C’était un cri strident à faire froid dans le dos qui aurait put réveiller tout le voisinage. A ce moment là, Édouard craignit vraiment pour sa peau. Qu’allait-il lui arriver maintenant qu’il avait fait, sans doute, la plus grosse bêtise de sa vie ? En une fraction de seconde, Mme Vittel se retrouva dans la chambre d’Édouard le visage plus assassin que jamais.
Inutile de préciser qu’il reçut la punition de sa vie ce jour là. Cette fois-ci, recopier des lignes n’auraient pas suffit à lui faire comprendre la leçon. Il passa le reste de la journée à réparer les dégâts qu’il avait causés. Il y avait de la peinture partout, sur le sol, les murs et même à l’intérieur de la maison.
De plus, le mélange des différentes couleurs avaient donné au vert un aspect plutôt dégoutant. Il dut tout nettoyer à l’aide d’une brosse et d’un savon. Il fallait faire très vite avant que la peinture ne sèche et ne s’incruste totalement sur le mur.
Il avait même dut nettoyer les vêtements de Ludovic à la main ainsi que les draps blancs qui étaient à sécher dehors. Ce soir là, il mangea seul dehors en finissant sa punition avant de pouvoir aller se coucher.
Il finit tard le soir, le soleil s’était couché depuis déjà bien longtemps. Éreinté, il se dirigea vers sa chambre en trainant les pieds et s’écroula sur son lit sans prendre le temps de mettre son pyjama.
Il s’endormit aussitôt et plongea dans un rêve étrange qui le conduisit à se retrouver dans une calèche tirée par d’immenses chevaux ailés. Il portait un accoutrement ridicule et, autour de lui, se tenait d’autres enfants de son âge qui portaient les même vêtements.

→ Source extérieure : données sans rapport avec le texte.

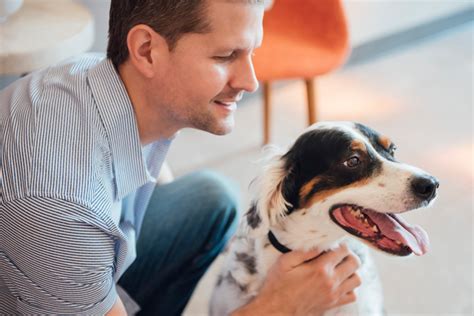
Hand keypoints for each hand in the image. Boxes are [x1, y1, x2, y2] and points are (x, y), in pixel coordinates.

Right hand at [234, 244, 360, 315]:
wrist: (276, 309)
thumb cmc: (278, 285)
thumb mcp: (285, 262)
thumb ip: (304, 251)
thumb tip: (320, 243)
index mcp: (319, 269)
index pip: (343, 250)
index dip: (340, 243)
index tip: (333, 244)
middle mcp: (331, 282)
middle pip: (354, 263)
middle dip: (349, 254)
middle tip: (339, 253)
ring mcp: (334, 295)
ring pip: (357, 279)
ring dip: (351, 271)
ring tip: (340, 267)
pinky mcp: (333, 304)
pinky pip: (352, 295)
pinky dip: (350, 288)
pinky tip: (339, 283)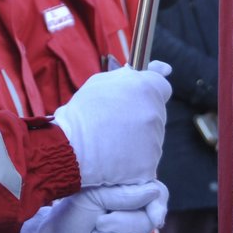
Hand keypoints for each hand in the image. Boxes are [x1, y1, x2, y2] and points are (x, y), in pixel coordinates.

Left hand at [18, 181, 169, 232]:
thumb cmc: (70, 216)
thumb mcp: (89, 196)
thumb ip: (120, 194)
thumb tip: (151, 192)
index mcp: (130, 197)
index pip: (158, 195)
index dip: (158, 205)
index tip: (152, 214)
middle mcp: (138, 221)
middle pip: (145, 225)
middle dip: (112, 226)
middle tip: (95, 224)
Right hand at [52, 61, 171, 187]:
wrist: (68, 149)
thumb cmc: (81, 114)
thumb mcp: (101, 83)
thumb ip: (133, 75)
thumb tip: (164, 69)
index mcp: (145, 88)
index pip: (162, 88)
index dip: (151, 93)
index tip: (142, 98)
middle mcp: (154, 112)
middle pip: (155, 113)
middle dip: (140, 116)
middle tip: (114, 122)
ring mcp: (154, 139)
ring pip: (151, 137)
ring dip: (138, 138)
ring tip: (111, 140)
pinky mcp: (150, 163)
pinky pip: (147, 159)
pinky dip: (135, 159)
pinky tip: (116, 157)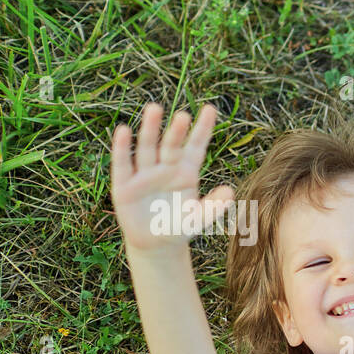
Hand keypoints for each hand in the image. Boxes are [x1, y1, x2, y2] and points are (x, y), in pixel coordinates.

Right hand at [111, 103, 234, 253]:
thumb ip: (214, 206)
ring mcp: (144, 174)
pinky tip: (123, 131)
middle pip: (171, 144)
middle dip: (177, 130)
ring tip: (155, 109)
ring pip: (148, 147)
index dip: (203, 129)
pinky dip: (123, 148)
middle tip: (183, 115)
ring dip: (150, 129)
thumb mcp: (199, 219)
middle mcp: (166, 167)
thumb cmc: (180, 227)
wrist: (155, 244)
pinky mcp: (124, 184)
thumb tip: (230, 192)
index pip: (196, 146)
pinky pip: (123, 163)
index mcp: (186, 172)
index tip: (211, 109)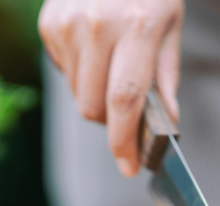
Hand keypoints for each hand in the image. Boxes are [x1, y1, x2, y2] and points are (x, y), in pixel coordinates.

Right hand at [38, 0, 182, 175]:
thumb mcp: (170, 26)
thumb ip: (165, 78)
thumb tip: (166, 124)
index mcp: (137, 27)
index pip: (125, 100)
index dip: (124, 141)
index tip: (129, 166)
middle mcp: (97, 26)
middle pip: (92, 107)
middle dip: (110, 121)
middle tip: (125, 107)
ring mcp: (67, 24)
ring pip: (77, 95)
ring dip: (95, 96)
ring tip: (111, 63)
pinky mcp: (48, 25)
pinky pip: (64, 74)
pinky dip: (81, 74)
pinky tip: (94, 47)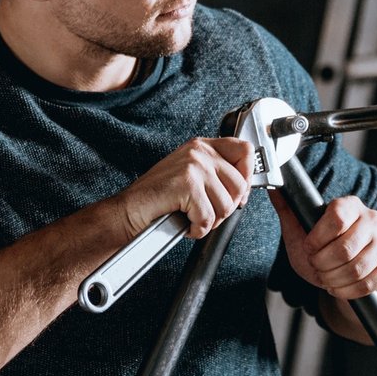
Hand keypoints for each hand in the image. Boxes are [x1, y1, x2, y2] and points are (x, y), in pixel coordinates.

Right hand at [123, 137, 252, 239]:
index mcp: (202, 146)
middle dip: (225, 208)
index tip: (238, 194)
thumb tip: (244, 189)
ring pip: (226, 205)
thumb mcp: (191, 177)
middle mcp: (199, 151)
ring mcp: (193, 166)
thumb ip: (216, 174)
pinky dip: (198, 229)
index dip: (247, 176)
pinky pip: (208, 218)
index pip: (245, 150)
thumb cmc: (157, 199)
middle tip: (206, 214)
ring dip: (210, 221)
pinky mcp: (187, 184)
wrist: (129, 210)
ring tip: (192, 217)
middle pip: (240, 185)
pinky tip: (185, 224)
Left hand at [270, 192, 376, 300]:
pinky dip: (347, 291)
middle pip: (345, 248)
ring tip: (326, 278)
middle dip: (323, 265)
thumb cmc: (326, 248)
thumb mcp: (303, 231)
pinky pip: (368, 284)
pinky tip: (338, 287)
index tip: (309, 248)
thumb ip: (289, 211)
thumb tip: (272, 188)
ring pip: (357, 269)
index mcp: (350, 205)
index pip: (336, 217)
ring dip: (333, 280)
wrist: (358, 267)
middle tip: (317, 267)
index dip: (317, 239)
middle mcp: (372, 219)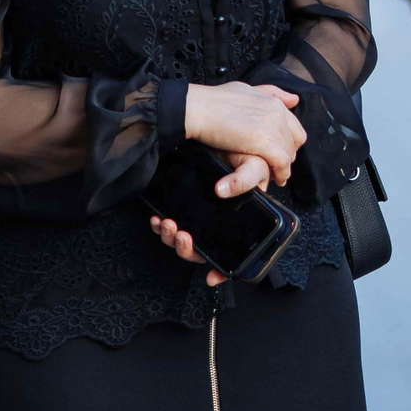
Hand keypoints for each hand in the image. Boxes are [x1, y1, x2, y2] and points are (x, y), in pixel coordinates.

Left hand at [149, 144, 278, 284]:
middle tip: (182, 234)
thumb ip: (249, 179)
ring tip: (168, 223)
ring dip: (172, 237)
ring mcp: (195, 215)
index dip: (221, 270)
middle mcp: (215, 220)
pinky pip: (168, 225)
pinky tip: (158, 218)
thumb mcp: (252, 162)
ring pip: (181, 240)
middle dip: (187, 248)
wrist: (209, 132)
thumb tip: (231, 191)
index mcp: (236, 217)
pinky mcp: (179, 207)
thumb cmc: (238, 149)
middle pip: (200, 249)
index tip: (211, 277)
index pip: (228, 253)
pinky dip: (161, 225)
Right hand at [183, 80, 303, 186]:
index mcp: (274, 102)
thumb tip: (293, 100)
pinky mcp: (263, 142)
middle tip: (277, 165)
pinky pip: (281, 162)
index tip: (281, 151)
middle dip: (287, 155)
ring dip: (283, 166)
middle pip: (294, 142)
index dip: (290, 142)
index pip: (295, 127)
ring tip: (276, 175)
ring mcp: (271, 127)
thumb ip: (271, 94)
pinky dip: (282, 172)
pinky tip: (277, 179)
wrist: (199, 109)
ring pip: (288, 153)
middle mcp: (277, 113)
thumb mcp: (248, 90)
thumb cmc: (215, 100)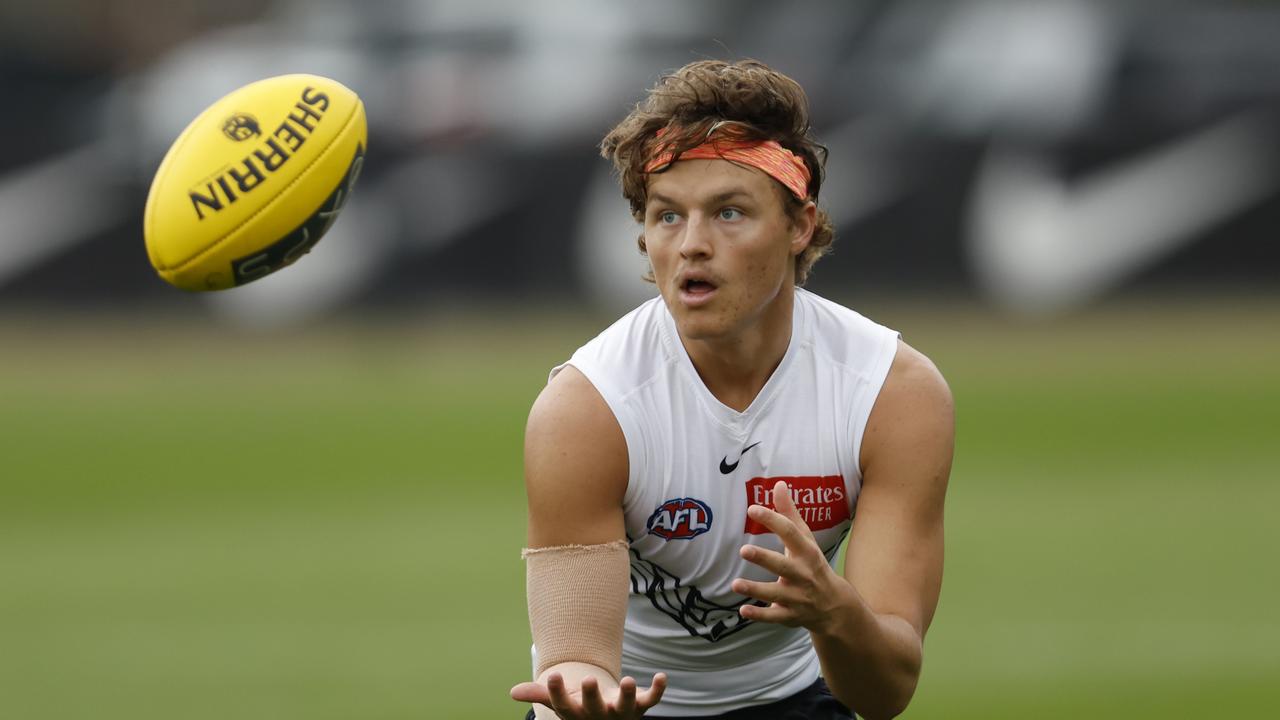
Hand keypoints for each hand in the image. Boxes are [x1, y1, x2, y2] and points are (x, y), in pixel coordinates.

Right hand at [510, 671, 666, 718]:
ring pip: (625, 706)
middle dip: (592, 695)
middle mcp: (599, 715)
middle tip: (589, 680)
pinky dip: (657, 689)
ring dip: (626, 694)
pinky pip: (651, 699)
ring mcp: (621, 711)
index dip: (558, 692)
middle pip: (594, 707)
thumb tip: (513, 692)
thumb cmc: (582, 707)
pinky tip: (662, 676)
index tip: (554, 675)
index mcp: (578, 714)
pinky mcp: (640, 705)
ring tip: (626, 679)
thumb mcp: (563, 701)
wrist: (609, 719)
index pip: (565, 706)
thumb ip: (540, 694)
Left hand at [732, 480, 852, 631]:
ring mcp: (797, 597)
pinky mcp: (790, 615)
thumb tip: (779, 484)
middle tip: (743, 550)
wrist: (835, 606)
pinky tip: (743, 611)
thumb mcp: (806, 540)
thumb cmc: (813, 564)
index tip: (753, 509)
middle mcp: (803, 574)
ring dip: (755, 589)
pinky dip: (759, 615)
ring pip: (775, 593)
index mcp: (807, 552)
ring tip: (735, 584)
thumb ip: (789, 514)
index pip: (790, 533)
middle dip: (764, 559)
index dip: (772, 520)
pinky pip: (774, 616)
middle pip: (783, 565)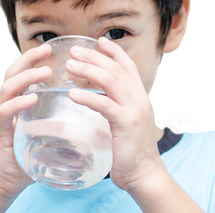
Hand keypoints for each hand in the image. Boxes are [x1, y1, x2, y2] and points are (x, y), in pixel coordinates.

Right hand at [0, 44, 51, 200]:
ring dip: (26, 78)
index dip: (34, 58)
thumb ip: (55, 118)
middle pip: (12, 73)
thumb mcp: (43, 131)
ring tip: (44, 72)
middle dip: (29, 59)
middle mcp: (6, 105)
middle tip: (47, 50)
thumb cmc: (27, 155)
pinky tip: (32, 99)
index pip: (23, 72)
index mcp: (17, 102)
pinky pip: (4, 113)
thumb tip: (84, 109)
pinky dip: (18, 104)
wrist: (6, 183)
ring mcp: (1, 118)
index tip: (51, 47)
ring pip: (7, 89)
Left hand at [66, 36, 163, 191]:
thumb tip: (96, 98)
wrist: (145, 174)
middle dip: (94, 57)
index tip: (99, 41)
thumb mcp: (126, 122)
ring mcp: (135, 110)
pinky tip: (72, 94)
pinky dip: (88, 97)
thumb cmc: (131, 151)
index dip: (114, 52)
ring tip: (69, 66)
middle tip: (74, 51)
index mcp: (139, 97)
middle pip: (116, 69)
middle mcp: (140, 99)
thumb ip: (115, 107)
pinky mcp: (127, 124)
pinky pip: (105, 105)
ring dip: (88, 71)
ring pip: (112, 81)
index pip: (128, 66)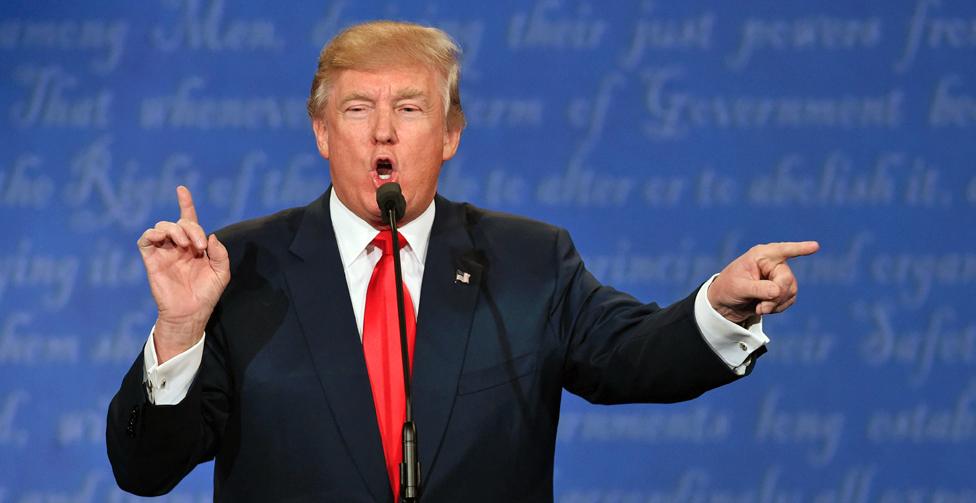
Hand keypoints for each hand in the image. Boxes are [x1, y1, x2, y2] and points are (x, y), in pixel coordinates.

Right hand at [137, 186, 230, 362]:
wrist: (191, 313)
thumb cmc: (206, 294)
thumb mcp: (221, 273)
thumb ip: (220, 253)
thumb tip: (211, 236)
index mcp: (195, 246)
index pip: (188, 220)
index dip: (185, 203)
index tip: (181, 189)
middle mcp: (178, 246)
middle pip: (180, 223)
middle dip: (191, 228)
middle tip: (200, 246)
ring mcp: (164, 252)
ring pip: (162, 227)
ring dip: (176, 230)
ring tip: (185, 245)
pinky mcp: (151, 260)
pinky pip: (146, 240)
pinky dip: (153, 233)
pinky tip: (164, 238)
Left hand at [707, 241, 819, 324]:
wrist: (725, 304)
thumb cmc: (728, 289)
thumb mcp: (738, 288)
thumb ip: (758, 289)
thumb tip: (777, 291)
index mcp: (761, 255)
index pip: (783, 250)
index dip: (800, 248)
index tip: (815, 246)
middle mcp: (773, 263)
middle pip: (787, 279)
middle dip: (775, 296)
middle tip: (760, 308)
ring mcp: (779, 276)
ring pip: (791, 291)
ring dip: (776, 304)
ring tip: (759, 308)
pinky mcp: (783, 289)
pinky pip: (790, 299)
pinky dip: (778, 308)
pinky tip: (764, 308)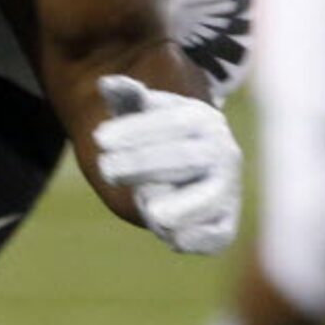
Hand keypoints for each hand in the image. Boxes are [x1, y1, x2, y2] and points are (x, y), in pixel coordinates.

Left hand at [93, 73, 240, 253]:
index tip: (98, 138)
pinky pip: (217, 233)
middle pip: (184, 159)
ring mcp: (226, 188)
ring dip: (181, 206)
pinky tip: (175, 241)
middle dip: (143, 164)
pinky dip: (200, 238)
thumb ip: (128, 100)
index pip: (172, 123)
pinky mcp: (224, 223)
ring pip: (208, 198)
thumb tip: (107, 83)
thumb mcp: (142, 113)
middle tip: (104, 169)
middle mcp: (221, 152)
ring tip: (152, 214)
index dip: (136, 130)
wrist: (188, 166)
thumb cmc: (157, 134)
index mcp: (201, 120)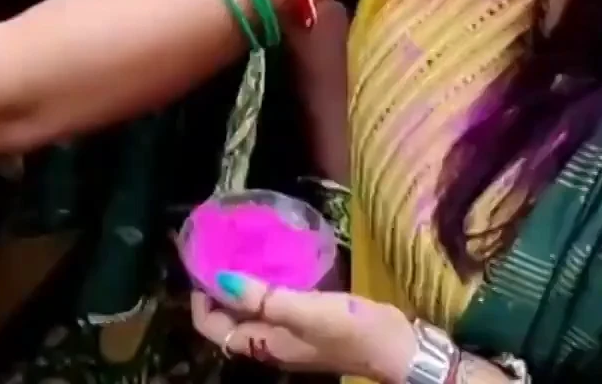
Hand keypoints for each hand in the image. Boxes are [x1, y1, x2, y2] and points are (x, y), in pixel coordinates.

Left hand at [190, 272, 418, 381]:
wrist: (399, 348)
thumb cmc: (351, 330)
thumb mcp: (306, 310)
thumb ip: (263, 296)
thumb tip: (220, 278)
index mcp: (265, 344)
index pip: (214, 329)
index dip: (201, 301)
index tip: (202, 266)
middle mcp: (272, 343)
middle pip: (230, 321)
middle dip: (219, 290)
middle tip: (220, 252)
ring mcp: (292, 335)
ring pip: (253, 312)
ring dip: (242, 288)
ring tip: (242, 252)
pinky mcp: (311, 324)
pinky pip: (276, 306)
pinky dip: (267, 287)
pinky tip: (277, 263)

Le carrosse roulait tranquillement dans la nuit tandis qu’Édouard remarqua à l’extérieure, d’autres carrosses tirés par ces immenses chevaux ailés. Il percevait au loin des statues en marbre blanc et des chandelles éclairant ce qui semblait être des bassins remplis d’eau. Selon lui, ils devaient traverser un sublime jardin à la française.
Les carrosses s’arrêtèrent enfin laissant tous les enfants descendre sur une cour pavée. Édouard descendit à son tour, c’est alors que sa vue se troubla mystérieusement.
Soudain, alors qu’il allait découvrir dans quel endroit extraordinaire il se trouvait, une lumière aveuglante vint le perturber l’empêchant d’en savoir d’avantage. Il comprit alors que c’était sa mère qui venait de le réveiller en ouvrant les volets. Il était déjà huit heure du matin et Édouard avait l’impression de s’être couché il y a seulement vingt minutes.
- Debout ! lança Mme Vittel sans se retourner. Vas prendre ton petit déjeuné, ta punition n’est pas terminée, dépêche-toi !
Et elle s’éloigna dans son habituel robe de chambre d’un rose criard tandis qu’Édouard se leva péniblement, lui qui serait bien resté quelques minutes de plus au lit.